The man’s lips moved in a quick snarl of contempt. “What d’you want with me, pommy boy? Have your say and get out.”

“She writes here about trees. And a tree that died but still sways in the wind. Rather poetic, wouldn’t you say? Even for a suicide message. What is this note really, Darrow? When did your wife write it? Why did she? Where did you find it?” There was no reply. Wordlessly, Darrow continued washing glasses. They clanked and scraped angrily against the metal pan. “On the night she died, you left the pub. Why?”

“I went looking for her. I’d been up to the flat, found that”—Darrow’s sharp nod indicated the note—“in the kitchen, went out to find her.”

“Where?”

“The village.”

“Knocking on doors? Looking in sheds? Searching through houses?”

“No. She wasn’t likely to kill herself in someone’s house now, was she?”

“And you knew for a certainty that she was going to kill herself?”

“It bloody well says that!”

“Indeed. Where did you look for her?”

“Here and there. I don’t remember. It’s fifteen years past. I didn’t heed it at the time. And it’s buried now. Am I clear on that, man? It’s buried.”

“It was buried,” Lynley acknowledged. “Quite successfully so, I should guess. But then Joy Sinclair came here and began an exhumation. And it looks very much as if someone was afraid of that. Why did she telephone you so many times, Darrow? What did she want?”

Darrow swung both arms up from the dishwater. Irately, he slammed them onto the bar. “I’ve told you! The bitch wanted to talk about Hannah, but I was having none of it. I didn’t want her raking up the past and mucking about with our lives. We’re over it. God damn you, we’re going to stay that way. Now, get out of here or make a f*cking arrest.”
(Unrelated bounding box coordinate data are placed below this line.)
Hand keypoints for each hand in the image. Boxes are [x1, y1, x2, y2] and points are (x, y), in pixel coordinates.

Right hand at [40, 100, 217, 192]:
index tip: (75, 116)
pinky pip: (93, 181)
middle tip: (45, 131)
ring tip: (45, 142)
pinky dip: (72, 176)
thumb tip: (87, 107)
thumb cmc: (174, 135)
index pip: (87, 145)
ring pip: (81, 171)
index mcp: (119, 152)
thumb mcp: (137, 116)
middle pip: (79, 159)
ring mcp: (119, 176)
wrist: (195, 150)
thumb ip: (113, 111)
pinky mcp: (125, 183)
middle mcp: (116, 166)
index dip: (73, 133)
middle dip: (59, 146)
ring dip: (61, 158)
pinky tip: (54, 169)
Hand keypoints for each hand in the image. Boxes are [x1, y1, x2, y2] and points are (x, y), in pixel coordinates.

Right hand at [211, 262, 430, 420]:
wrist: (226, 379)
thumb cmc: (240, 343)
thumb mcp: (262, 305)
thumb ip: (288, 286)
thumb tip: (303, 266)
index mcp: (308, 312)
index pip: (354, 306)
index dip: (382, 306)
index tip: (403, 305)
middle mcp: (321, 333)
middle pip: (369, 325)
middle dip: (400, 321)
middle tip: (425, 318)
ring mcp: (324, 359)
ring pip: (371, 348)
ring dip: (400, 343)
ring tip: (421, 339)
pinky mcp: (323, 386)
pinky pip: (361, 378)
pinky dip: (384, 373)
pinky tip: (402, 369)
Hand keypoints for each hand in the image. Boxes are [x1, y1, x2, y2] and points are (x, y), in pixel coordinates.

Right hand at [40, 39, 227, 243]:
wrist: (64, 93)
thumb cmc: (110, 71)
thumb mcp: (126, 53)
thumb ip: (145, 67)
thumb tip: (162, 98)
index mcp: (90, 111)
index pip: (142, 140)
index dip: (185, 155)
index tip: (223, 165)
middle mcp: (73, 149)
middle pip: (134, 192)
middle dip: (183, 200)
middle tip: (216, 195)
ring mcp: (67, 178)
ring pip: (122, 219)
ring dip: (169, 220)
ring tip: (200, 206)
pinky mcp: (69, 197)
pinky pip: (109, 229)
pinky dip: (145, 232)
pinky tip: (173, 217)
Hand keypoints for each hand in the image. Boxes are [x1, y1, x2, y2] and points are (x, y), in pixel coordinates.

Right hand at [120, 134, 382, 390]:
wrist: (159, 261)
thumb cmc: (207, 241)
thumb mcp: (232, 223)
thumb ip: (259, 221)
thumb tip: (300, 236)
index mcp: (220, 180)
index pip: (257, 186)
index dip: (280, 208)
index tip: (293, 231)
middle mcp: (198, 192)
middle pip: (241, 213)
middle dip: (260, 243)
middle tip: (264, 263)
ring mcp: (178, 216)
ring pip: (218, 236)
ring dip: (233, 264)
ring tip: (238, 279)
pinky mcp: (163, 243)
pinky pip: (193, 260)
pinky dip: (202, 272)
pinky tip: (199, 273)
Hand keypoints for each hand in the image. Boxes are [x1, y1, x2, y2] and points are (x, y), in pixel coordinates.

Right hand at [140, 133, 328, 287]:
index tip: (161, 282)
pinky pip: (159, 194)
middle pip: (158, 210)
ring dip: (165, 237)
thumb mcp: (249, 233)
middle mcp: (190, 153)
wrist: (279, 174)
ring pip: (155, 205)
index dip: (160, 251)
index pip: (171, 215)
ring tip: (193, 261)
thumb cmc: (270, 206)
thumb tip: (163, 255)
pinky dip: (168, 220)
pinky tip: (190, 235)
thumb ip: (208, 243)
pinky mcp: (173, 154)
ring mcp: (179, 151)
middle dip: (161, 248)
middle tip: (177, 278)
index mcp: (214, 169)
Regarding the other man calmly, Lynley made no reply, so the implication behind Darrow’s last statement grew with every moment. His face began to mottle. The veins in his arms seemed to swell.

“An arrest,” Lynley repeated. “Odd that you should suggest that, Mr. Darrow. Why on earth should I want to make an arrest for a suicide? Except we both know, don’t we, that this wasn’t a suicide. And I believe that Joy Sinclair’s mistake was telling you that it didn’t much look like a suicide to her.”

“Get out!” Darrow roared.

Lynley took his time about gathering the materials back into the folder. “We’ll be back,” he said pleasantly.